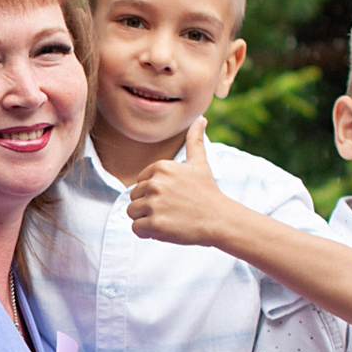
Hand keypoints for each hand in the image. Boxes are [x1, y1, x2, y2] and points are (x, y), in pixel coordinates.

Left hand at [125, 119, 239, 246]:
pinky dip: (147, 233)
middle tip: (172, 208)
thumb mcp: (200, 163)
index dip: (153, 193)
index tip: (172, 195)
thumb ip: (195, 140)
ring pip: (132, 213)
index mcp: (161, 167)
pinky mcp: (154, 224)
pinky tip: (166, 228)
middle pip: (133, 198)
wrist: (220, 219)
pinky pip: (136, 229)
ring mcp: (154, 204)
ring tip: (169, 217)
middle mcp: (155, 183)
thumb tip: (201, 118)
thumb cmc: (207, 192)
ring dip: (146, 219)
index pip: (139, 183)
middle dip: (148, 206)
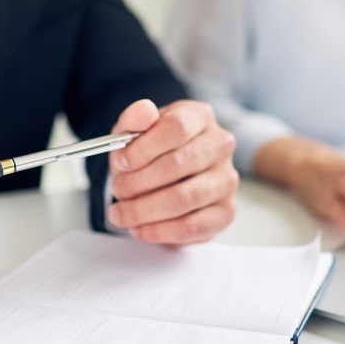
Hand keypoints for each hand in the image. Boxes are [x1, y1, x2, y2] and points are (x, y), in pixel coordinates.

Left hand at [106, 99, 238, 244]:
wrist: (168, 177)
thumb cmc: (152, 151)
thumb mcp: (136, 130)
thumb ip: (134, 119)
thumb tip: (143, 112)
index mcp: (200, 116)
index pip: (176, 127)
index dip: (142, 148)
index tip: (119, 162)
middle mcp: (221, 145)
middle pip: (177, 164)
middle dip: (137, 182)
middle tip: (117, 191)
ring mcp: (227, 180)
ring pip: (183, 199)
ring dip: (143, 210)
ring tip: (121, 214)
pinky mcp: (226, 212)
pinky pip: (191, 226)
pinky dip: (158, 231)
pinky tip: (139, 229)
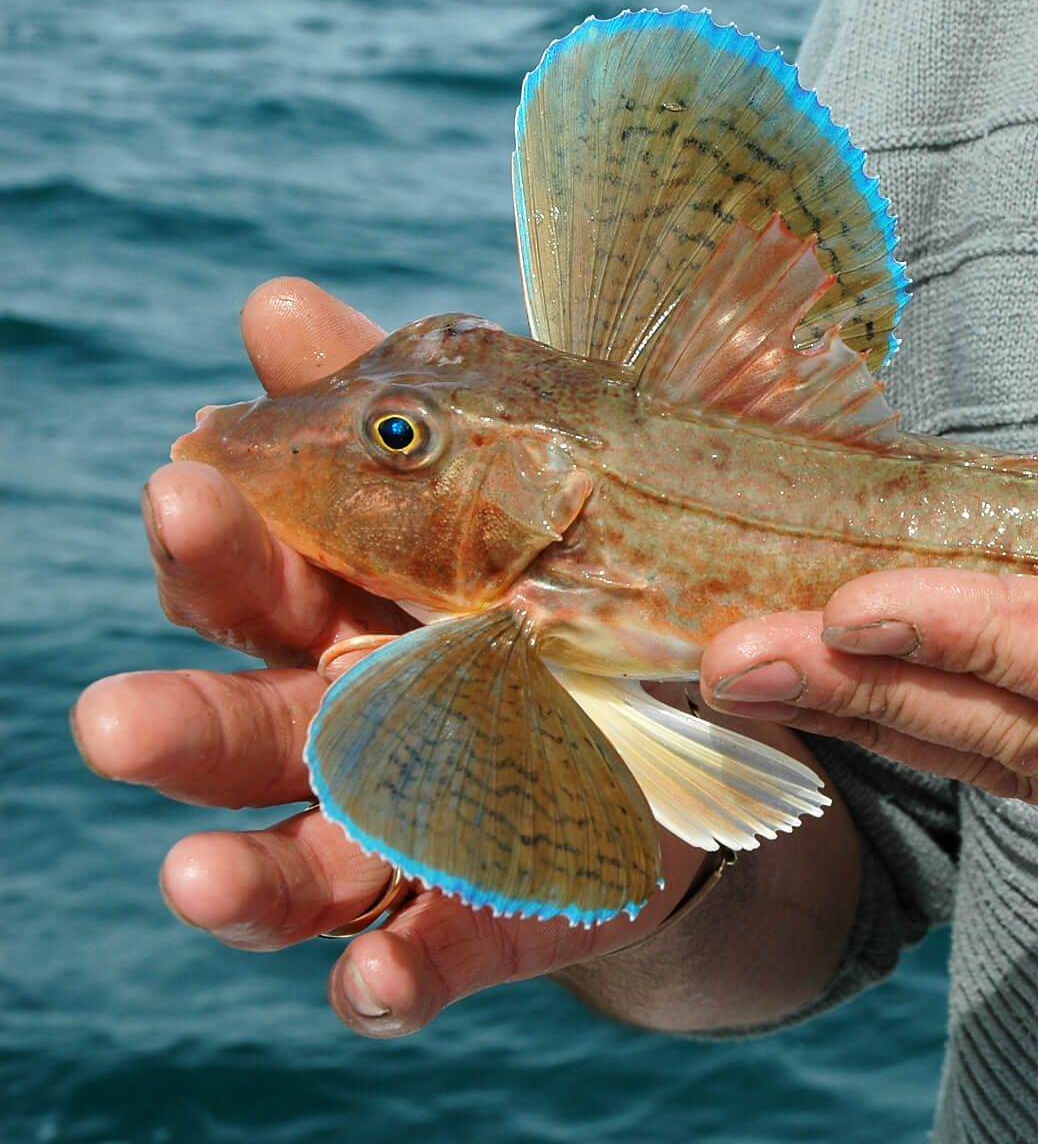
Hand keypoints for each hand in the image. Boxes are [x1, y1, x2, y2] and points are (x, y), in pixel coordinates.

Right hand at [72, 279, 709, 1035]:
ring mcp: (405, 838)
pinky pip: (433, 956)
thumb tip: (274, 305)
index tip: (189, 481)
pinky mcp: (482, 918)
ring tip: (192, 878)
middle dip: (178, 726)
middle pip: (244, 734)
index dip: (214, 544)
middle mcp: (344, 736)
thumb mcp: (485, 504)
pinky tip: (378, 985)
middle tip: (112, 723)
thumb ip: (386, 415)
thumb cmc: (536, 602)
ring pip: (301, 867)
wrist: (671, 740)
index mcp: (337, 619)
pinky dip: (396, 977)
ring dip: (240, 880)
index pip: (247, 586)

——

(Exercise description):
Using the data above, which lines fall from the one with "thumb cmc: (152, 151)" through the one with "ring pip: (301, 867)"? Repeat them exactly, ends included, minus any pictures.

(Completed exercise):
thumb cmc: (152, 151)
thumb mcp: (136, 130)
thumb ip: (134, 119)
thumb tip: (143, 112)
index mcp: (200, 116)
index pip: (176, 127)
index dip: (142, 148)
index tip: (119, 162)
middle mcp: (221, 145)
middle pip: (177, 164)
middle dip: (137, 182)
middle tip: (117, 191)
ring mcp: (227, 180)
ring pip: (183, 199)
ring dip: (143, 210)
ring tip: (121, 214)
pinky mcp: (226, 212)
pinky pip: (191, 226)
pinky dip: (158, 231)
pinky tip: (139, 229)
Hand keypoints for each hand in the image. Boxes are [x1, y1, x2, y2] and points are (x, y), in pixel coordinates.

Right hand at [72, 279, 709, 1035]:
ring mcp: (405, 838)
pinky pip: (433, 956)
thumb tip: (274, 305)
index tip: (189, 481)
pinky mcp: (482, 918)
ring tip: (192, 878)
middle dip: (178, 726)
middle pip: (244, 734)
index dip: (214, 544)
middle mcp: (344, 736)
thumb mcp: (485, 504)
pinky tip: (378, 985)
middle tip: (112, 723)
thumb ip: (386, 415)
thumb cmc: (536, 602)
ring pip: (301, 867)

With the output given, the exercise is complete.